Com o lema “testar, tratar e vencer”, a Campanha de Combate a Tuberculose do Ministério da Saúde lançada nesta quinta-feira (1) incentiva que as pessoas com sintomas da doença a procurar atendimento médico. Por meio dela, as autoridade reafirmam que, com o tratamento correto, a doença tem cura. Em Mato Grosso do Sul, a saúde pública registrou em 2014, 851 novos casos de tuberculose.
Neste ano de 2015, o jogador Thiago Silva, que foi diagnosticado com a doença e se curou pelo Sistema Único de Saúde (SUS), é o protagonista da campanha. Conforme as autoridades nacionais de Saúde, a falta de informação ainda é o maior obstáculo ao disgnóstico e tratamento.
A tuberculose é causada por uma bactéria que afeta principalmente os pulmões, mas também pode ocorrer em outras parte do corpo como ossos, rins e meninges (membranas que envolvem o cérebro). Na maioria das pessoas infectadas, os sinais e sintomas frequentes são tosse seca contínua, no início da doença, que evolui para tosse com presença de secreção por mais de quatro semanas, transformando-se, na maioria das vezes em uma tosse com pus ou sangue; cansaço excessivo; febre baixa geralmente a tarde; sudorese noturna; falta de apetite; palidez; emagrecimento acentuado; rouquidão; fraqueza e prostração.
O Gerente Técnico do Programa de Controle de Tuberculose e Hanseníase, Luís Carlos de Oliveira Junior, explica que hoje, mesmo com o envolvimento das três esferas (Ministério da Saúde, Governos dos Estados e Prefeituras) cada município é responsável pelo seu paciente. “Não precisamos isolar mais o paciente dentro de um hospital. O tratamento hoje é realizado na atenção básica, que é quem fica responsável por fazer a buscativa e o tratamento dessas pessoas”, explicou.

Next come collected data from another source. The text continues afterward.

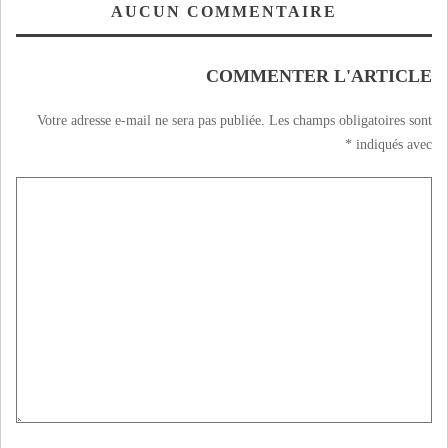
الجزائريين خلال تحدٍّ
AUCUN COMMENTAIRE
مع الفرنسي
« مبابي » – فيديو
COMMENTER L'ARTICLE
Votre adresse e-mail ne sera pas publiée.
Les champs obligatoires sont
*
indiqués avec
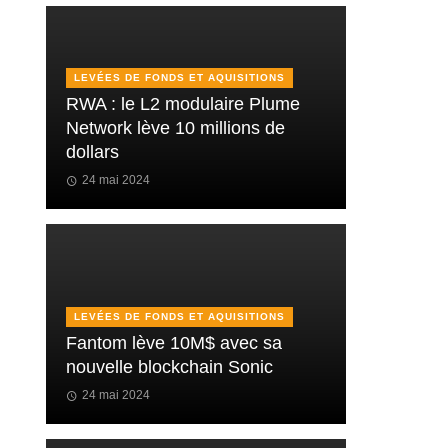
LEVÉES DE FONDS ET AQUISITIONS
RWA : le L2 modulaire Plume
Network lève 10 millions de
dollars
24 mai 2024
LEVÉES DE FONDS ET AQUISITIONS
Fantom lève 10M$ avec sa
nouvelle blockchain Sonic
24 mai 2024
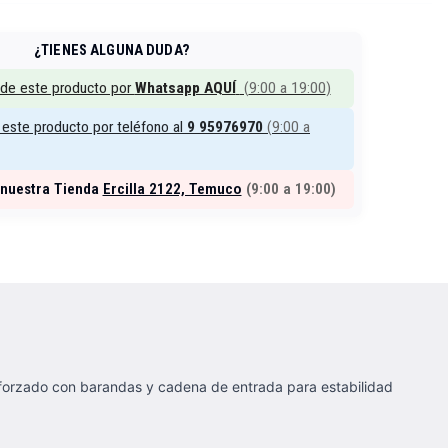
¿TIENES ALGUNA DUDA?
 de este producto por
Whatsapp AQUÍ
(
9:00 a 19:00
)
este producto por teléfono al
9 95976970
(
9:00 a
 nuestra Tienda
Ercilla 2122, Temuco
(
9:00 a 19:00
)
eforzado con barandas y cadena de entrada para estabilidad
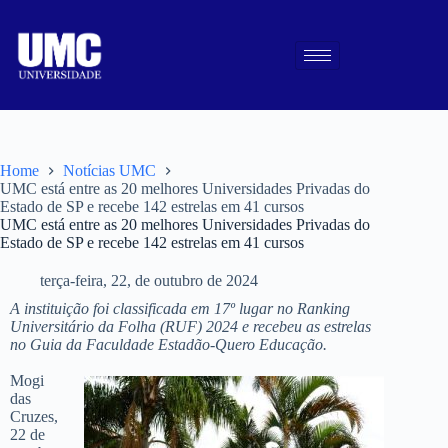
Home
Notícias UMC
UMC está entre as 20 melhores Universidades Privadas do
Estado de SP e recebe 142 estrelas em 41 cursos
UMC está entre as 20 melhores Universidades Privadas do
Estado de SP e recebe 142 estrelas em 41 cursos
terça-feira, 22, de outubro de 2024
A instituição foi classificada em 17º lugar no Ranking
Universitário da Folha (RUF) 2024 e recebeu as estrelas
no Guia da Faculdade Estadão-Quero Educação.
Mogi
das
Cruzes,
22 de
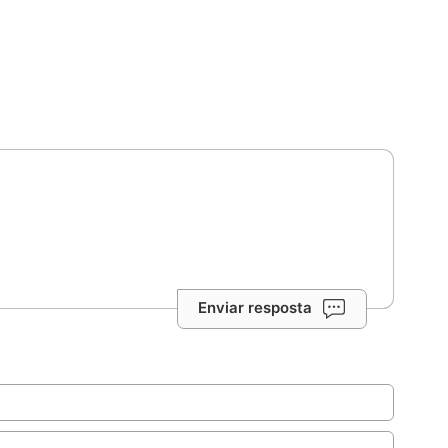
Enviar resposta
ação.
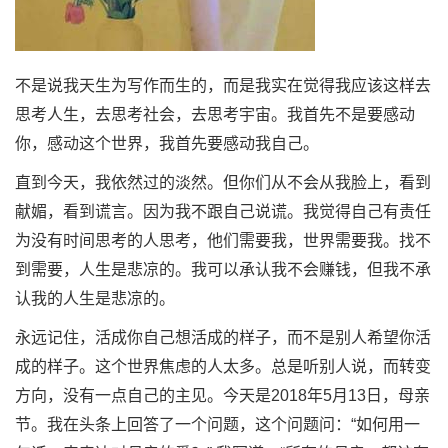
不是说我天生为写作而生的，而是我实在觉得我应该这样去
思考人生，去思考社会，去思考宇宙。我首先不是要感动
你，感动这个世界，我首先要感动我自己。
直到今天，我依然过的淡然。但你们从不会从我脸上，看到
献媚，看到谎言。因为我不跟自己说谎。我觉得自己有责任
为没有时间思考的人思考，他们需要我，世界需要我。找不
到需要，人生是悲凉的。我可以承认我不会赚钱，但我不承
认我的人生是悲凉的。
永远记住，活成你自己想活成的样子，而不是别人希望你活
成的样子。这个世界焦虑的人太多。总是听别人说，而转变
方向，没有一点自己的主见。今天是2018年5月13日，母亲
节。我在头条上回答了一个问题，这个问题问：“如何用一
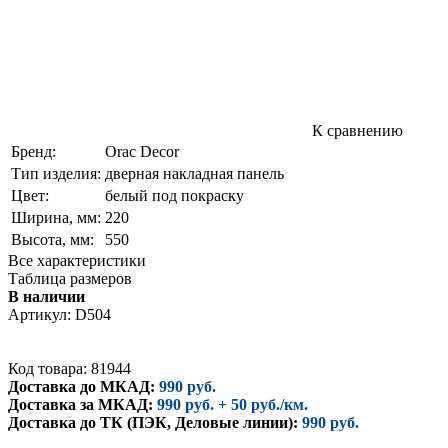
К сравнению
Бренд:
Orac Decor
Тип изделия:
дверная накладная панель
Цвет:
белый под покраску
Ширина, мм:
220
Высота, мм:
550
Все характеристики
Таблица размеров
В наличии
Артикул:
D504
Код товара: 81944
Доставка до МКАД:
990 руб.
Доставка за МКАД:
990 руб. + 50 руб./км.
Доставка до ТК (ПЭК, Деловые линии):
990 руб.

Dentro desse programa, o Governo do Estado tem papel importante. “O Governo do Estado participa ajudando nas campanhas, monitorando os casos, avalia banco de dados e indicadores, faz treinamento com agentes de saúde nos municípios para ajudar na buscativa e controlar a cadeia de transmissão. Também, naqueles casos mais complicados, quando o paciente não responde a medicação básica, referencia essas pessoas para tratar na atenção secundária que são hospitais e Centro de Tratamento de Doenças Infectoparasitárias (Cedip)”, informou.
A estratégia adotada pelo Ministério da Saúde, de descentralização do tratamento para a atenção básica, resultou na diminuição do número de casos e mortes e de abandono do tratamento. Parceria com o Ministério do Desenvolvimento Social ampliou o acesso do serviço de saúde às populações vulneráveis à doença – populações indígenas, população privada de liberdade, moradores de rua, além das pessoas vivendo com o HIV.